つむぐ:2013・9 あすと長町 復興住宅に集団入居へ 地域との融和を目指す /宮城
毎日新聞 2013年09月12日 地方版
◇隣接地区の創作劇に参加
仮設住宅でできたコミュニティーを維持したまま災害公営住宅(復興住宅)に移り住むことを目指す仙台市太白区の「あすと長町仮設住宅」の住民たち。独自に立案した復興住宅建設計画は市に採用されず実現できなかったが、市などが「あすと長町」地区に整備する復興住宅への集団入居を目指して活動する。14、15日には、隣接する長町地区の住民が主催する創作劇に仮設住民が参加するなど、地域との融和を目指す取り組みも始まっている。【金森崇之】
JR東北線長町駅東側に位置する「あすと長町」地区は計3棟(324戸)の復興住宅が建設される予定で、仮設住民らは5世帯以上がまとまって応募できる「コミュニティ枠」に応募する方針。
同地区は市が東日本大震災前から再開発を進め、居住人口1万2500人の街として生まれ変わる計画。一方、同駅西側の長町地区には昔ながらの商店街などが建ち並んでおり、新住民と旧住民の融和という震災前からの課題に、新たに復興住宅へ移り住む被災者も加わることになった。

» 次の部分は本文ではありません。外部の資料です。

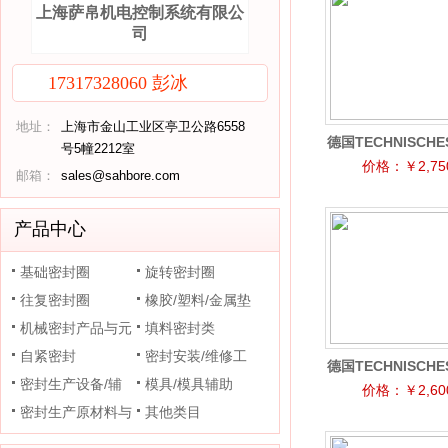
上海萨帛机电控制系统有限公
司
17317328060 彭冰
地址：
上海市金山工业区亭卫公路6558
德国TECHNISCHE
号5幢2212室
GRIEB FMN 113 
价格：￥2,750
邮箱：
sales@sahbore.com
料仓装料指
产品中心
基础密封圈
旋转密封圈
往复密封圈
橡胶/塑料/金属垫
机械密封产品与元
片
填料密封类
件
自紧密封
密封安装/维修工
德国TECHNISCHE
密封生产设备/辅
具
模具/模具辅助
GRIEB FMK 508 
价格：￥2,600
助装置
密封生产原材料与
其他类目
料仓装料指
助剂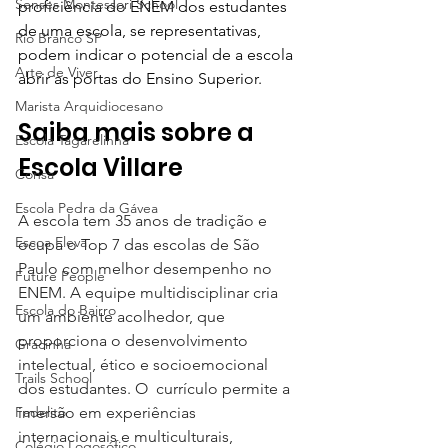
Senses Montessori School
proficiência do ENEM dos estudantes 
de uma escola, se representativas, 
Rio Branco SP
podem indicar o potencial de a escola 
Arte de Viver
abrir as portas do Ensino Superior.
Marista Arquidiocesano
Saiba mais sobre a 
Escola Tagarelinha
Escola Villare
Consa
Escola Pedra da Gávea
A escola tem 35 anos de tradição e 
Escoa Eleva
ocupa o Top 7 das escolas de São 
Paulo com melhor desempenho no 
Future People
ENEM. A equipe multidisciplinar cria 
Escola do Bairro
um ambiente acolhedor, que 
proporciona o desenvolvimento 
Gracinha
intelectual, ético e socioemocional 
Trails School
dos estudantes. O  currículo permite a 
imersão em experiências 
Fadelito
internacionais e multiculturais, 
Colégio Logosófico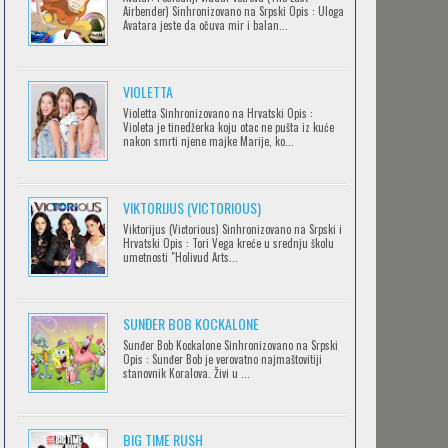
Airbender) Sinhronizovano na Srpski Opis : Uloga
Avatara jeste da očuva mir i balan...
IPAK SE OKREĆE (GALILEO: EPPUR SI
VIOLETTA
MUOVE)
Violetta Sinhronizovano na Hrvatski Opis :
Feb 12 2023 |
Gledaj »
Violeta je tinedžerka koju otac ne pušta iz kuće
nakon smrti njene majke Marije, ko...
OBLUTAK
Feb 12 2023 |
Gledaj »
VIKTORIJUS (VICTORIOUS)
Viktorijus (Victorious) Sinhronizovano na Srpski i
Hrvatski Opis : Tori Vega kreće u srednju školu
umetnosti "Holivud Arts...
SERVAMP
Feb 12 2023 |
Gledaj »
SUNĐER BOB KOCKALONE
Sunđer Bob Kockalone Sinhronizovano na Srpski
Opis : Sunđer Bob je verovatno najmaštovitiji
2.43: SEIIN HIGH SCHOOL BOYS
stanovnik Koralova. Živi u ...
VOLLEYBALL TEAM
Feb 12 2023 |
Gledaj »
BIG TIME RUSH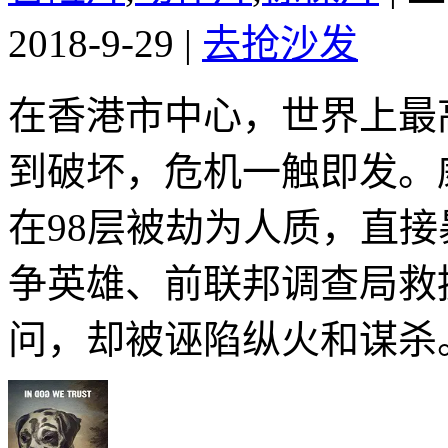
2018-9-29
|
去抢沙发
在香港市中心，世界上最
到破坏，危机一触即发。
在98层被劫为人质，直
争英雄、前联邦调查局救
问，却被诬陷纵火和谋杀。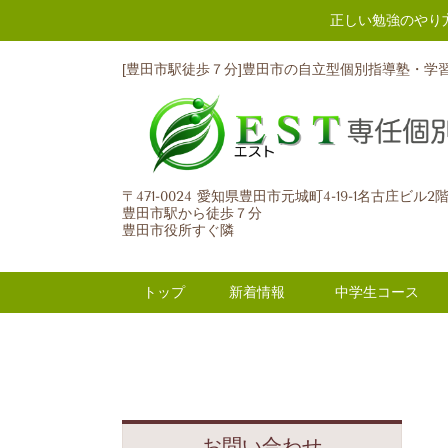
正しい勉強のやり
[豊田市駅徒歩７分]豊田市の自立型個別指導塾・学
〒471-0024 愛知県豊田市元城町4-19-1名古庄ビル2
豊田市駅から徒歩７分
豊田市役所すぐ隣
トップ
新着情報
中学生コース
お問い合わせ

そこで、新住民にも長町の歴史を知ってもらい愛着を持ってもらって融合につなげようと、地区住民らのまちづくり団体「長町まざらいん」などが震災前から企画していた創作劇「わがまち ながまち 愛のまち 【長町青物市場物語】」に、地域住民約60人に加えて、仮設住民2人も出演することになった。
劇は、50年前まであった「長町青物市場」が舞台で、高度成長期ににぎわいを見せる市場で働く主人公の女性が、さまざまな難題を地域住民と乗り越えていく物語。市場の仕組みや当時の遊びなどを地域のお年寄りから聞き取って制作し、今年1月ごろから週2回の稽古(けいこ)を積んできた。
あすと仮設には岩手や福島など県外の被災者も入居しており、長町の歴史に詳しくない住民も多い。「まざらいん」の谷政子さん(61)は「仮設の方も長町の住民。同じ住民という目線で一緒に劇を作り上げ、新住民と旧住民をつなぎたい」と意気込む。仮設と地域の住民らは、これまでも夏祭りや七夕などで交流を続けてきた。劇に出演する「あすと仮設」の飯塚正広自治会長(52)は「私たちも地域に溶け込めるよう努力したい」と話す。
地域に溶け込む活動を重視するのは、阪神大震災(1995年)で復興住宅に入居した住民がコミュニティーを形成できず、孤独死が相次いだためだ。